Markus jogs 4 mi around a track at an average rate of r mi/h THen he cools down by walking 1 mi at a rate 3 mi/h slower. His whole workout lasts 1 h. At what rates did Markus jog and walk?

To solve this problem, we can use the information given to create two equations based on the distances Markus jogs and walks and the rates at which he jogs and walks. Let's solve it step by step:

Let's assume Markus' jogging rate is represented by r mi/h. Since he jogs for 4 mi, we can calculate the time it takes for him to complete this distance using the formula:

Time = Distance / Rate

So, the time it takes for Markus to jog 4 mi is:

Time jogging = 4 mi / r mi/h

Now, let's consider his cool-down walk. We know that the distance of his walk is 1 mi, and it is done at a rate 3 mi/h slower than his jogging rate. This means his walking rate is (r - 3) mi/h.
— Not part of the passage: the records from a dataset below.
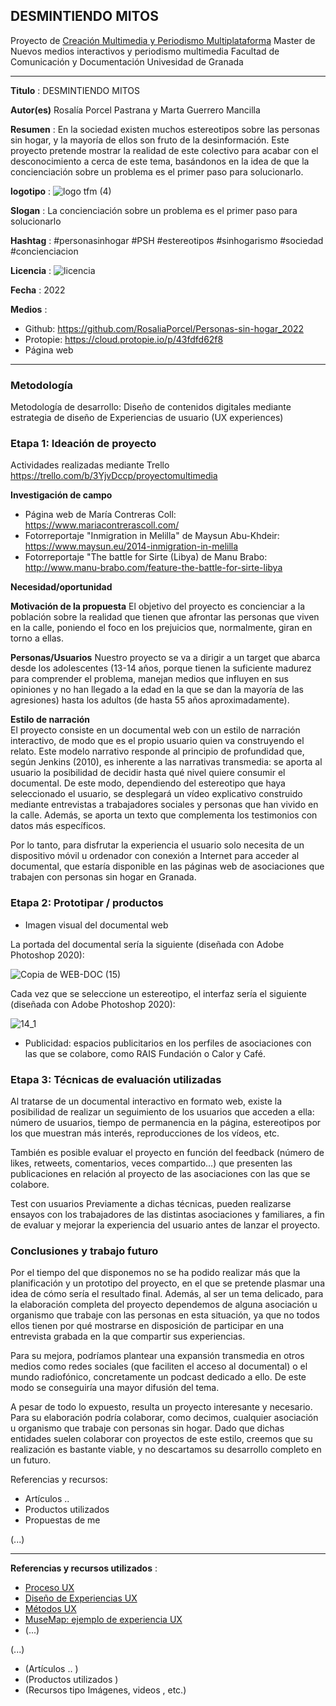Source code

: ## DESMINTIENDO MITOS  


Proyecto de [Creación Multimedia y Periodismo Multiplataforma](https://github.com/mgea/PeriodismoMultimedia)
Master de Nuevos medios interactivos y periodismo multimedia
Facultad de Comunicación y Documentación
Univesidad de Granada  

----

**Titulo** : DESMINTIENDO MITOS

**Autor(es)** Rosalía Porcel Pastrana y Marta Guerrero Mancilla

**Resumen** : En la sociedad existen muchos estereotipos sobre las personas sin hogar, y la mayoría de ellos son fruto de la desinformación. Este proyecto pretende mostrar la realidad de este colectivo para acabar con el desconocimiento a cerca de este tema, basándonos en la idea de que la concienciación sobre un problema es el primer paso para solucionarlo. 

**logotipo** :
![logo tfm (4)](https://user-images.githubusercontent.com/102685922/164255686-cb8b853f-1751-4a83-b385-6cf0d5f54013.png) 

**Slogan** : La concienciación sobre un problema es el primer paso para solucionarlo

**Hashtag** : #personasinhogar #PSH #estereotipos #sinhogarismo #sociedad #concienciacion 

**Licencia** : 
![licencia](https://user-images.githubusercontent.com/102685922/164268893-6ea84253-1f55-4f9e-9d3c-dd0d3aafdb49.jpg)

**Fecha** : 2022

**Medios** : 

* Github: https://github.com/RosaliaPorcel/Personas-sin-hogar_2022
* Protopie: https://cloud.protopie.io/p/43fdfd62f8
* Página web



--- 

### Metodología

Metodología de desarrollo: Diseño de contenidos digitales mediante estrategia de diseño de Experiencias de usuario (UX experiences) 

### Etapa 1: Ideación de proyecto 

Actividades realizadas mediante Trello https://trello.com/b/3YjvDccp/proyectomultimedia

**Investigación de campo**   

* Página web de María Contreras Coll: https://www.mariacontrerascoll.com/ 
* Fotorreportaje "Inmigration in Melilla" de Maysun Abu-Khdeir: https://www.maysun.eu/2014-inmigration-in-melilla 
* Fotorreportaje "The battle for Sirte (Libya) de Manu Brabo: http://www.manu-brabo.com/feature-the-battle-for-sirte-libya 


**Necesidad/oportunidad** 

**Motivación de la propuesta**
El objetivo del proyecto es concienciar a la población sobre la realidad que tienen que afrontar las personas que viven en la calle, poniendo el foco en los prejuicios que, normalmente, giran en torno a ellas. 

**Personas/Usuarios** 
Nuestro proyecto se va a dirigir a un target que abarca desde los adolescentes (13-14 años, porque tienen la suficiente madurez para comprender el problema, manejan medios que influyen en sus opiniones y no han llegado a la edad en la que se dan la mayoría de las agresiones) hasta los adultos (de hasta 55 años aproximadamente).

**Estilo de narración**  
El proyecto consiste en un documental web con un estilo de narración interactivo, de modo que es el propio usuario quien va construyendo el relato. Este modelo narrativo responde al principio de profundidad que, según Jenkins (2010), es inherente a las narrativas transmedia: se aporta al usuario la posibilidad de decidir hasta qué nivel quiere consumir el documental. De este modo, dependiendo del estereotipo que haya seleccionado el usuario, se desplegará un vídeo explicativo construido mediante entrevistas a trabajadores sociales y personas que han vivido en la calle. Además, se aporta un texto que complementa los testimonios con datos más específicos.

Por lo tanto, para disfrutar la experiencia el usuario solo necesita de un dispositivo móvil u ordenador con conexión a Internet para acceder al documental, que estaría disponible en las páginas web de asociaciones que trabajen con personas sin hogar en Granada. 




### Etapa 2: Prototipar / productos 


* Imagen visual del documental web

La portada del documental sería la siguiente (diseñada con Adobe Photoshop 2020):

![Copia de WEB-DOC (15)](https://user-images.githubusercontent.com/102685922/164264214-96a4c8b8-84c7-473a-85c1-55f6e353416c.png)

Cada vez que se seleccione un estereotipo, el interfaz sería el siguiente (diseñada con Adobe Photoshop 2020):

![14_1](https://user-images.githubusercontent.com/102685922/164264322-e68f85bd-6ff3-43ec-9dda-d81f352f2d66.png)


* Publicidad: espacios publicitarios en los perfiles de asociaciones con las que se colabore, como RAIS Fundación o Calor y Café.  


### Etapa 3: Técnicas de evaluación utilizadas

Al tratarse de un documental interactivo en formato web, existe la posibilidad de realizar un seguimiento de los usuarios que acceden a ella: número de usuarios, tiempo de permanencia en la página, estereotipos por los que muestran más interés, reproducciones de los vídeos, etc. 

También es posible evaluar el proyecto en función del feedback (número de likes, retweets, comentarios, veces compartido...) que presenten las publicaciones en relación al proyecto de las asociaciones con las que se colabore. 

Test con usuarios
Previamente a dichas técnicas, pueden realizarse ensayos con los trabajadores de las distintas asociaciones y familiares, a fin de evaluar y mejorar la experiencia del usuario antes de lanzar el proyecto. 


### Conclusiones y trabajo futuro


Por el tiempo del que disponemos no se ha podido realizar más que la planificación y un prototipo del proyecto, en el que se pretende plasmar una idea de cómo sería el resultado final. Además, al ser un tema delicado, para la elaboración completa del proyecto dependemos de alguna asociación u organismo que trabaje con las personas en esta situación, ya que no todos ellos tienen por qué mostrarse en disposición de participar en una entrevista grabada en la que compartir sus experiencias.

Para su mejora, podríamos plantear una expansión transmedia en otros medios como redes sociales (que faciliten el acceso al documental) o el mundo radiofónico, concretamente un podcast dedicado a ello. De este modo se conseguiría una mayor difusión del tema.

A pesar de todo lo expuesto, resulta un proyecto interesante y necesario. Para su elaboración podría colaborar, como decimos, cualquier asociación u organismo que trabaje con personas sin hogar. Dado que dichas entidades suelen colaborar con proyectos de este estilo, creemos que su realización es bastante viable, y no descartamos su desarrollo completo en un futuro. 

Referencias y recursos: 

* Artículos ..  
* Productos utilizados  
* Propuestas de me

(...)






----

**Referencias y recursos utilizados** :

* [Proceso UX](https://uxmastery.com/resources/process/)
* [Diseño de Experiencias UX](http://www.nosolousabilidad.com/articulos/uxd.htm) 
* [Métodos UX](https://mgea.github.io/UX-DIU-Checklist/index.html) 
* [MuseMap: ejemplo de experiencia UX](https://blog.prototypr.io/musemap-street-art-app-ux-case-study-9bec6a99823b) 
* (...) 

(...)
* (Artículos ..  )
* (Productos utilizados ) 
* (Recursos tipo Imágenes, videos , etc.) 












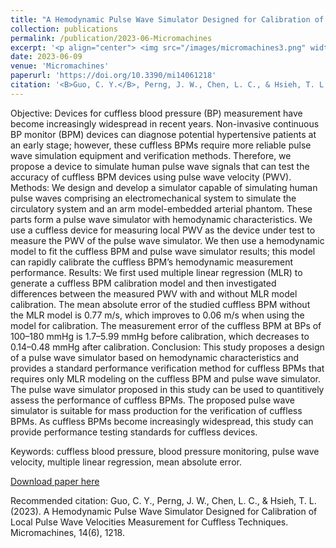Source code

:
 ```yaml
---
title: "A Hemodynamic Pulse Wave Simulator Designed for Calibration of Local Pulse Wave Velocities Measurement for Cuffless Techniques"
collection: publications
permalink: /publication/2023-06-Micromachines
excerpt: '<p align="center"> <img src="/images/micromachines3.png" width="800" height="600"> </p>'
date: 2023-06-09
venue: 'Micromachines'
paperurl: 'https://doi.org/10.3390/mi14061218'
citation: '<B>Guo, C. Y.</B>, Perng, J. W., Chen, L. C., & Hsieh, T. L. (2023). &quot;A Hemodynamic Pulse Wave Simulator Designed for Calibration of Local Pulse Wave Velocities Measurement for Cuffless Techniques.&quot; <i>Micromachines</i>, 14(6), 1218. <B>(First author)</B><br>'
---
```

Objective: Devices for cuffless blood pressure (BP) measurement have become increasingly widespread in recent years. Non-invasive continuous BP monitor (BPM) devices can diagnose potential hypertensive patients at an early stage; however, these cuffless BPMs require more reliable pulse wave simulation equipment and verification methods. Therefore, we propose a device to simulate human pulse wave signals that can test the accuracy of cuffless BPM devices using pulse wave velocity (PWV). Methods: We design and develop a simulator capable of simulating human pulse waves comprising an electromechanical system to simulate the circulatory system and an arm model-embedded arterial phantom. These parts form a pulse wave simulator with hemodynamic characteristics. We use a cuffless device for measuring local PWV as the device under test to measure the PWV of the pulse wave simulator. We then use a hemodynamic model to fit the cuffless BPM and pulse wave simulator results; this model can rapidly calibrate the cuffless BPM’s hemodynamic measurement performance. Results: We first used multiple linear regression (MLR) to generate a cuffless BPM calibration model and then investigated differences between the measured PWV with and without MLR model calibration. The mean absolute error of the studied cuffless BPM without the MLR model is 0.77 m/s, which improves to 0.06 m/s when using the model for calibration. The measurement error of the cuffless BPM at BPs of 100–180 mmHg is 1.7–5.99 mmHg before calibration, which decreases to 0.14–0.48 mmHg after calibration. Conclusion: This study proposes a design of a pulse wave simulator based on hemodynamic characteristics and provides a standard performance verification method for cuffless BPMs that requires only MLR modeling on the cuffless BPM and pulse wave simulator. The pulse wave simulator proposed in this study can be used to quantitively assess the performance of cuffless BPMs. The proposed pulse wave simulator is suitable for mass production for the verification of cuffless BPMs. As cuffless BPMs become increasingly widespread, this study can provide performance testing standards for cuffless devices.

Keywords: cuffless blood pressure, blood pressure monitoring, pulse wave velocity, multiple linear regression, mean absolute error.

[Download paper here](https://doi.org/10.3390/mi14061218)

Recommended citation: Guo, C. Y., Perng, J. W., Chen, L. C., & Hsieh, T. L. (2023). A Hemodynamic Pulse Wave Simulator Designed for Calibration of Local Pulse Wave Velocities Measurement for Cuffless Techniques. Micromachines, 14(6), 1218.
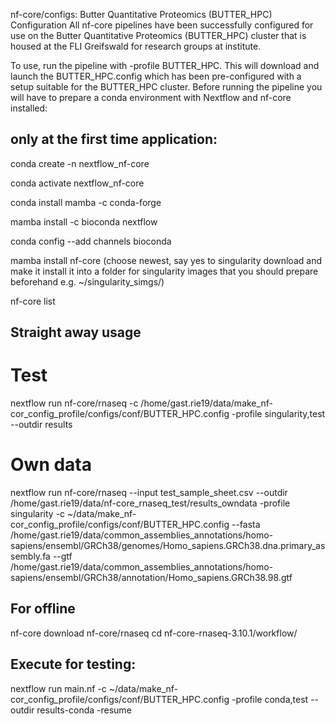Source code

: nf-core/configs: Butter Quantitative Proteomics (BUTTER_HPC) Configuration
All nf-core pipelines have been successfully configured for use on the Butter Quantitative Proteomics (BUTTER_HPC) cluster that is housed at the FLI Greifswald for research groups at institute.

To use, run the pipeline with -profile BUTTER_HPC. This will download and launch the BUTTER_HPC.config which has been pre-configured with a setup suitable for the BUTTER_HPC cluster. 
Before running the pipeline you will have to prepare a conda environment with Nextflow and nf-core installed:

## only at the first time application:
conda create -n nextflow_nf-core 

conda activate nextflow_nf-core 

conda install mamba -c conda-forge

mamba install -c bioconda nextflow

conda config --add channels bioconda

mamba install  nf-core (choose newest, say yes to singularity download and make it install it into a folder for singularity images that you should prepare beforehand e.g.  ~/singularity_simgs/) 

nf-core list
## Straight away usage
# Test
nextflow run nf-core/rnaseq -c /home/gast.rie19/data/make_nf-cor_config_profile/configs/conf/BUTTER_HPC.config -profile singularity,test --outdir results

# Own data
 nextflow run nf-core/rnaseq --input test_sample_sheet.csv --outdir /home/gast.rie19/data/nf-core_rnaseq_test/results_owndata -profile singularity -c ~/data/make_nf-cor_config_profile/configs/conf/BUTTER_HPC.config --fasta /home/gast.rie19/data/common_assemblies_annotations/homo-sapiens/ensembl/GRCh38/genomes/Homo_sapiens.GRCh38.dna.primary_assembly.fa --gtf /home/gast.rie19/data/common_assemblies_annotations/homo-sapiens/ensembl/GRCh38/annotation/Homo_sapiens.GRCh38.98.gtf

## For offline 
nf-core download nf-core/rnaseq
cd nf-core-rnaseq-3.10.1/workflow/
## Execute for testing:
nextflow run main.nf -c ~/data/make_nf-cor_config_profile/configs/conf/BUTTER_HPC.config -profile conda,test --outdir results-conda -resume
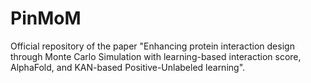 # PinMoM
Official repository of the paper "Enhancing protein interaction design through Monte Carlo Simulation with learning-based interaction score, AlphaFold, and KAN-based Positive-Unlabeled learning".

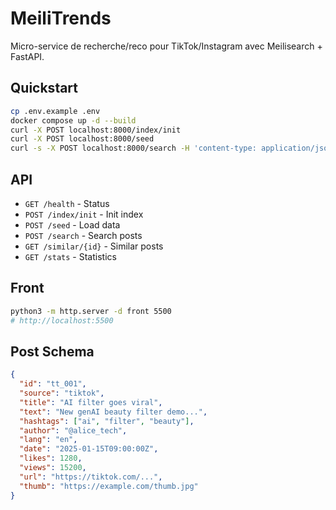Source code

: # MeiliTrends

Micro-service de recherche/reco pour TikTok/Instagram avec Meilisearch + FastAPI.

## Quickstart
```bash
cp .env.example .env
docker compose up -d --build
curl -X POST localhost:8000/index/init
curl -X POST localhost:8000/seed
curl -s -X POST localhost:8000/search -H 'content-type: application/json' -d '{"q":"ai","hitsPerPage":5}'
```

## API
- `GET /health` - Status
- `POST /index/init` - Init index
- `POST /seed` - Load data
- `POST /search` - Search posts
- `GET /similar/{id}` - Similar posts
- `GET /stats` - Statistics

## Front
```bash
python3 -m http.server -d front 5500
# http://localhost:5500
```

## Post Schema
```json
{
  "id": "tt_001",
  "source": "tiktok",
  "title": "AI filter goes viral",
  "text": "New genAI beauty filter demo...",
  "hashtags": ["ai", "filter", "beauty"],
  "author": "@alice_tech",
  "lang": "en",
  "date": "2025-01-15T09:00:00Z",
  "likes": 1280,
  "views": 15200,
  "url": "https://tiktok.com/...",
  "thumb": "https://example.com/thumb.jpg"
}
```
Using the same formula as before, we can calculate the time it takes for Markus to complete this distance:

Time walking = 1 mi / (r - 3) mi/h

According to the problem, the total time Markus spent on his workout is 1 hour. So, the sum of the time jogging and the time walking should equal 1:

Time jogging + Time walking = 1

Substituting the expressions we found for the times:

4 mi / r mi/h + 1 mi / (r - 3) mi/h = 1

Now, we can solve this equation to find the value of r, which represents Markus' jogging rate. Let's multiply all terms by the least common multiple of the denominators (r and r - 3) to eliminate the fractions:

4(r - 3) + r = r(r - 3)

Expanding and simplifying this equation gives us:

4r - 12 + r = r^2 - 3r

Combining like terms:

5r - 12 = r^2 - 3r

Rearranging to set the equation equal to zero:

r^2 - 8r + 12 = 0

Now, we can use the quadratic formula to solve for r:

r = (-b ± √(b^2 - 4ac)) / 2a

For this equation, a = 1, b = -8, and c = 12. Plugging in these values:

r = (-(-8) ± √((-8)^2 - 4(1)(12))) / (2(1))

Simplifying:

r = (8 ± √(64 - 48)) / 2
r = (8 ± √16) / 2

Simplifying further:

r = (8 ± 4) / 2

This gives us two possible values for r:

1. r = (8 + 4) / 2 = 12 / 2 = 6
2. r = (8 - 4) / 2 = 4 / 2 = 2

Since the rate of speed cannot be negative, we discard the second solution r = 2. Therefore, the value of r representing Markus' jogging rate is 6 mi/h.

To find his walking rate, we subtract 3 mi/h from his jogging rate:

Walking rate = Jogging rate - 3 = 6 mi/h - 3 mi/h = 3 mi/h

Thus, Markus jogs at a rate of 6 mi/h, and when he cools down, he walks at a rate of 3 mi/h.